- [SUPPLIED TEXT]
Having very carefully set my Boyer MK1 electronic ignition to 31 degrees before TDC according to the inbuilt scale attached to the inside of the left crankcase cover visible through the plugged hole, I suffered a vicious kick back needing a visit to A&E, nothing broken but one very sore, swollen and bruised ankle.
I'm keen not to repeat this experience and have concluded that the inbuilt scale isn't to be trusted. I therefore want to verify the accuracy (or rather lack of accuracy) of the scale in a way I'm familiar with on two strokes I've owned, that being by measuring the piston position in mm before TDC measured by a clock gauge (DTI) through the spark plug hole. This figure of mm before TDC isn't quoted in the manuals I have for the Commando. Now it's a long time since I was at school and my triganometry is more than a little rusty. However, knowing the stroke is 89mm and the con rod length between centres is 129.275mm I've calculated that 31 degrees before TDC equates to 8.6mm before TDC.
Can anybody confirm my calculation or show that as I thought my triganometry is rusty.
Has anybody else done this calculation?
From past experience the following stuff may cause a nasty kick back with a Boyer, so perhaps first check your battery has at least 12v charge, if not the Boyer will default to full advance when starting.
Then check you have the pick up wires connected the right way around. The white/ black and yellow /black cables tend to fade when old and can easily be confused, especially under the tank where they connect to the main harness.
The chain case marker on my Commando seems accurate enough.
Hope this helps.
There once was an article in Roadholder on that subject.
Found this Ignition Timing Chart hidden away inside Chapter 30 of the Dominator Service Notes. Not too sure how accurate it is but has got to be a reasonably good starting point.
Attached drawing of your arrangement. It draws out at 8.4040 mm but remember that this is a true vertical dimension and if your dial indicator isn't also a true vertical you have a further calculation.
Brilliant bit of software. Thanks.
Thanks everybody for your help. It's easy to see how just a couple of degrees error can put you in trouble, particularly if you err on the side of over advancement. Looks like my schoolboy triganometry wasn't too bad, a little tarnished but not entirely siezed up.

- [WHAT YOU SHOULD DO]
Could you pick up the Commando ignition-timing thread after its last post and continue it?

- [STORED DATA]
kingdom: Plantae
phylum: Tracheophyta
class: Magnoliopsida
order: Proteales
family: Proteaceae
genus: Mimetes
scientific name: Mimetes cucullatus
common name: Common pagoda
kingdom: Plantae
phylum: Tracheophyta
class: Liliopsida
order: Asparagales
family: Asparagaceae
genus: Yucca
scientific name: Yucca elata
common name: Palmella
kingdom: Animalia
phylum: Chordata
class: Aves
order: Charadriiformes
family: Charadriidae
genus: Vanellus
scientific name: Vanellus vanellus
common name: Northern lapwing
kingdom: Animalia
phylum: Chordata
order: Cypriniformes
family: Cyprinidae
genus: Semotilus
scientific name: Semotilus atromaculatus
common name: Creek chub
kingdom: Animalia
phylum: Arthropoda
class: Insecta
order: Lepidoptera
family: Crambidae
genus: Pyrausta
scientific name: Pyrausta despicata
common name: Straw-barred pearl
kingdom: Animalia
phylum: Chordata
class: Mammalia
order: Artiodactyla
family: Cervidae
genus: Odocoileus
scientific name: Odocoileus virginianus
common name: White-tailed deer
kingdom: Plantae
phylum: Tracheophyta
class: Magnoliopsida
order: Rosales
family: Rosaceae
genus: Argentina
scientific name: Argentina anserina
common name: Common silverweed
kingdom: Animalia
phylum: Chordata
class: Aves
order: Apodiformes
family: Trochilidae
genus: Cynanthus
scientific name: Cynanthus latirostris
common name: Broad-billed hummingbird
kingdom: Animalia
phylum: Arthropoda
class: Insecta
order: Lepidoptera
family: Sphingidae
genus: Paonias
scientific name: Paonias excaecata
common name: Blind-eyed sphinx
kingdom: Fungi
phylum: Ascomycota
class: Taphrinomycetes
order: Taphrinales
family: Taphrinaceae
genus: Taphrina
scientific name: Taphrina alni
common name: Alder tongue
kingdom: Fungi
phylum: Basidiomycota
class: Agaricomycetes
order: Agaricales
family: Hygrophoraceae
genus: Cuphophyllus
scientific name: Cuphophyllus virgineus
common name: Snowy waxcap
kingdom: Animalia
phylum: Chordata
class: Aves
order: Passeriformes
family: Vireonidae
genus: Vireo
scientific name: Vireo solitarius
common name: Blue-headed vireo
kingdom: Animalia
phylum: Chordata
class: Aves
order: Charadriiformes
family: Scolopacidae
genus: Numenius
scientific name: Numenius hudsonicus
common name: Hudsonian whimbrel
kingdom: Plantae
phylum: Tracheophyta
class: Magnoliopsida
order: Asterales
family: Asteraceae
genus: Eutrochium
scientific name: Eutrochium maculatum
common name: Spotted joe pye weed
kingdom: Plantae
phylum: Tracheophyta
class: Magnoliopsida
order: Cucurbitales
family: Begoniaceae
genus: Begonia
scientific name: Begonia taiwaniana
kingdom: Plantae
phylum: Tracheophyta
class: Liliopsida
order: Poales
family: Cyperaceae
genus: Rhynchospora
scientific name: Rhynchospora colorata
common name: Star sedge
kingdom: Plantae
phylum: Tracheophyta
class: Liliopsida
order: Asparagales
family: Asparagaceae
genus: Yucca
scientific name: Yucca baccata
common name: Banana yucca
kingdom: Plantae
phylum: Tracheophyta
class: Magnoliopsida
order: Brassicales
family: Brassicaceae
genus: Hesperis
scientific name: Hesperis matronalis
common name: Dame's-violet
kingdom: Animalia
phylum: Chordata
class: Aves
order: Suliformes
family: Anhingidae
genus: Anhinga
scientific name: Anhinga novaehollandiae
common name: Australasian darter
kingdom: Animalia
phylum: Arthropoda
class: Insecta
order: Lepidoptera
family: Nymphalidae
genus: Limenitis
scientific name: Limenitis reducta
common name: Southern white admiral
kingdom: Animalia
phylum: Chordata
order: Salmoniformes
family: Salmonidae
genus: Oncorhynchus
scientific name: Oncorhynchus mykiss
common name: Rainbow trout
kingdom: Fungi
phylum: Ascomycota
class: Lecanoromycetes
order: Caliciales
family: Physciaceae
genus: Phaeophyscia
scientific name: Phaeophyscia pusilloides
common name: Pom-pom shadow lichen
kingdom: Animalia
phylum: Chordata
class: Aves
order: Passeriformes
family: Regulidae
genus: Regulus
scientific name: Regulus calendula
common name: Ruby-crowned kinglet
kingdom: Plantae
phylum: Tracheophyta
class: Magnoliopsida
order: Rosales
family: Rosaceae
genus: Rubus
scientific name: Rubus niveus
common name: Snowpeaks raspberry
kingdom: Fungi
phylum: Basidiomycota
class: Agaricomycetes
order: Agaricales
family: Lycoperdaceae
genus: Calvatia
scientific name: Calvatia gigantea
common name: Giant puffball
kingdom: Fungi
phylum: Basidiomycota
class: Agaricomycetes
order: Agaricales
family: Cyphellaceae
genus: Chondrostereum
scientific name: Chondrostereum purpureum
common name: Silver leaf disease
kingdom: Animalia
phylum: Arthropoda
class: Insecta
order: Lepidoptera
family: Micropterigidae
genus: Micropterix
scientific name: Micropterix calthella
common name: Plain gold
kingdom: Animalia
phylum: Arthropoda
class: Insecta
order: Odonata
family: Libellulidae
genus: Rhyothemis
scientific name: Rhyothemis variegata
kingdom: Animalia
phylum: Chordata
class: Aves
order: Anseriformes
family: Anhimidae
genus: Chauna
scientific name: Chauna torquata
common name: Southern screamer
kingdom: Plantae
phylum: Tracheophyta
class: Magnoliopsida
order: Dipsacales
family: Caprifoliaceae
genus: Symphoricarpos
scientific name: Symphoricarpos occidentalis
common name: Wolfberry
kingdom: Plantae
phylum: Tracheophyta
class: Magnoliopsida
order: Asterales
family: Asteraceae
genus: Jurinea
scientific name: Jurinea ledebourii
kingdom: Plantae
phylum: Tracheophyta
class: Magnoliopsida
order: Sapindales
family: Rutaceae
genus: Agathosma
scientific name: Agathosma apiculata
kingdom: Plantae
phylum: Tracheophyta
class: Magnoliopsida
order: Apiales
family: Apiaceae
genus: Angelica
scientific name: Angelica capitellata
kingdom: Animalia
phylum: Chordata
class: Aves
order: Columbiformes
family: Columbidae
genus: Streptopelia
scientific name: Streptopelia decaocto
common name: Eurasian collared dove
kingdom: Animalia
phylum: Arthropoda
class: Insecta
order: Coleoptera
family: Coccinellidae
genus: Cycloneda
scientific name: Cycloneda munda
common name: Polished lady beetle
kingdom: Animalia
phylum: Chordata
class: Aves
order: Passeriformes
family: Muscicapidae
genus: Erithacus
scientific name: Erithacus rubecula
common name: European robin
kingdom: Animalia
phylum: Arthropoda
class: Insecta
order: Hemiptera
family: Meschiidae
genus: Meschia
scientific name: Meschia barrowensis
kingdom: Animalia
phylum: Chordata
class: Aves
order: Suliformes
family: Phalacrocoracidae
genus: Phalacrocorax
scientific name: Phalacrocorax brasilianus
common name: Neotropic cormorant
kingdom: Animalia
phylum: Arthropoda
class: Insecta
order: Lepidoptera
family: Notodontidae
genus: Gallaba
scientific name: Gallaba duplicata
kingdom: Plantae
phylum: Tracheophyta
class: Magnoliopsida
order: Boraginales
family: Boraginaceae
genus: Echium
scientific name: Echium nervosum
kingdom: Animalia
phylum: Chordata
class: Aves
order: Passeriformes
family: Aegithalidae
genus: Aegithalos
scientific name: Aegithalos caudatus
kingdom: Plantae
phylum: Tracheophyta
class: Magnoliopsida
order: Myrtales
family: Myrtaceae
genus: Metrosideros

- [OUTPUT OF THE TASK]
I intend replacing the MK1 Boyer with something newer and not susceptable to having less than 12v coming in to it. As advised by Gordon, I don't want full advancement every time the battery voltage drops a bit, that seems to be a major flaw in the design which I've read the newer designs have eliminated.
All Boyer's up to MK3 are voltage sensitive, MK4 are fixed. But all these boxes are made from electrical components with tolerances so until you strobe them the timing can still be over advanced even if statically correct. As part of a fault finding exercise I changed the Boyer box alone, this changed the timing by 8 degrees at the crank and had to restrobe.
Having set my engine at 8.4mm before TDC (31 degrees) with an allowance for the DTI being inclined in the spark plug hole relative to the movement of the piston (as quite rightly pointed out by Richard) I find that the internal scale inside the left hand crankcase is showing 34 degrees before TDC, a 3 degree error.
Next stop is a new electronic ignition system which can tolerate a lower voltage supply without failure or unreliability.
Just a comment on low voltage problems on the Boyer. It really should not be a problem on any machine other than a MkIII when using the electric starter.
It will work down to 9V and if your battery is anything other than fairly flat, you should be OK. Below this it can vary between +/- about 30 degrees from one bang to the next.
So if you see 12V at the battery with the ignition on, the Boyer should be as good as they ever are.
According to Boyer it should work down to 9v but my experience and nasty kicks made me check the battery voltage was above 12v with a multimeter if the bike had been parked up for a couple of weeks or more to avoid a broken ankle.
A Pazon Altair which needs only 3v has replaced the Boyer, it also has a similar advance curve as the original mechanical AR unit and reaches full advance around 3000rpm.
Much easier to strobe when setting up and a vast difference in performance, starting and idle speed.
But not cheap as I had to source it direct from New Zealand.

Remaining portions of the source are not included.